The Travel Relationship Test
November 7th, 2008 Posted in International living/working, Long-term travel, Travel adventures, Work/Life/Travel BalanceI got quoted in an article from Time magazine about the impact travel can have on a relationship: The True Couple’s Travel Test. It’s a great piece that runs down a lot of different couples’ experiences on how getting away together affected their relationship.
I’ve been married 12 years now and our first round-the-world trip is a big part of our foundation story. We had been living together for over a year before we took off, but that was nothing compared to the challenges posed by being together 24/7 on the road for a year solid. We learned more than we probably wanted to know about each other and discovered that there are at least 20 decisions a day that are a potential point of dissent: which hotel, when to leave, where to eat dinner, bus or train, left or right at the next block, which attraction deserves a budget bust, how much to haggle with the tuk-tuk driver, and on and on. When India frayed our nerves even worse, we split up for a few days to give it a rest. It all worked out in the end though and we took two more year-long+ trips together around the world after getting married.
Others are not so fortunate. Travel is truly the great test and more than a few couples have called it quits after a vacation or long journey. A friend of a friend split up with her brand new husband right after they returned from a honeymoon to Africa. (Did they return the wedding gifts I wonder?)
I’ve spoken to two couples recently though that had a blissful time together, with no major fights. One of them was on a year-long honeymoon and it worked out fine.
The funny thing is, the people who are vacationing often seem to have a harder time then those on a trip around the world. As the Time article notes, many couples have completely different ideas of what a perfect vacation should be, so they fight about it or they don’t get away very much. That’s too bad.

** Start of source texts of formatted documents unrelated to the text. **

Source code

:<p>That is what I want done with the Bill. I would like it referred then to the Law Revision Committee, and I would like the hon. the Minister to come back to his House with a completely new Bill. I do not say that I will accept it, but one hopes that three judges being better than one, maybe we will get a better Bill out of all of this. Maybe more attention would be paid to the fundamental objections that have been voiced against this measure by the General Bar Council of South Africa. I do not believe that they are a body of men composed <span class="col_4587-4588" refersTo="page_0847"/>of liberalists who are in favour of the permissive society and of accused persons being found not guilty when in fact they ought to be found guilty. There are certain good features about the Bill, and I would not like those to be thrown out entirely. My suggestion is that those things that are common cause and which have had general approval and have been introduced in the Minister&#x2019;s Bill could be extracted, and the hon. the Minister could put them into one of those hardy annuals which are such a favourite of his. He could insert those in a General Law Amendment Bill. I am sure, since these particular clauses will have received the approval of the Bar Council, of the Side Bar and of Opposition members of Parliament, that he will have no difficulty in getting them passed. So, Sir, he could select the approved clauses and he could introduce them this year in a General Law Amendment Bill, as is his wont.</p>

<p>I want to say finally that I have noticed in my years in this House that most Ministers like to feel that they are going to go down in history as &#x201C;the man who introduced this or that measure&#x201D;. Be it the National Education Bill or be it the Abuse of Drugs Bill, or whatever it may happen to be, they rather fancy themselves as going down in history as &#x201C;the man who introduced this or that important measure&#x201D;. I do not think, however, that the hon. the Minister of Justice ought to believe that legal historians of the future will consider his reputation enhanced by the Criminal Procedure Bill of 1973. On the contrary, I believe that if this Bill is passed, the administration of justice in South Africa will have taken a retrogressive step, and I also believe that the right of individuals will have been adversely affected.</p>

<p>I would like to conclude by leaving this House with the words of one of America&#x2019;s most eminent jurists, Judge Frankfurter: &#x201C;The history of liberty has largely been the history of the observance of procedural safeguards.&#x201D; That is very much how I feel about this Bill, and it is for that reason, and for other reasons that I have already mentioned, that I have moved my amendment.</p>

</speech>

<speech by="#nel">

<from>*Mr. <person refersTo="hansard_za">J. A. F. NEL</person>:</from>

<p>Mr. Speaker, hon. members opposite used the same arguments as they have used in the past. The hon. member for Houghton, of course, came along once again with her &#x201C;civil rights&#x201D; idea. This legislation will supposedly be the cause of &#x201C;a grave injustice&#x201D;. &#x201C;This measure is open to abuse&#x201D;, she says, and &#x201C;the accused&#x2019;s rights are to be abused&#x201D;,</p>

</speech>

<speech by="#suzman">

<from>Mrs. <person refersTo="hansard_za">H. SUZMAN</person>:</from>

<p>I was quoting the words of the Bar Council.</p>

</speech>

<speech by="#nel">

Now that my wife and I are vacationers rather than vagabonds, we too have very different ideas about the ideal. But we compromise and make it work. For a while she’ll indulge my desire to go hiking or white water rafting. For a while I’ll indulge her desire to sit on a beach reading a book or visit every museum and site listed in the Buenos Aires guidebook, map in hand. In the end, a relationship survives through working out the differences, whether traveling or not.
So go travel and really kick the tires.
[photo from our second trip, post-wedding, somewhere on the Red Sea I think. Things got a little hazy around Dahab...]




3 Responses to “The Travel Relationship Test”
By Marie Javins on Nov 8, 2008
Hmmmm…my ex and I got along amazingly on the road in Colombia.
But the stress of being home is what killed us, months later.
By kyle on Nov 10, 2008
I agree that it is much easier being at home than on the road with a significant other. Much less decision making at home, much safer, and in general easier. I think this is why many couples prefer the packaged vacation: no decisions = no arguments.
By Mike on Nov 10, 2008
Having withstood the tests of traveling have made my girlfriend (of 7 years) and I much stronger partners. Without travel we might not know how to compromise. It also fosters the feeling of “us against the world,” which is important in developing an ally.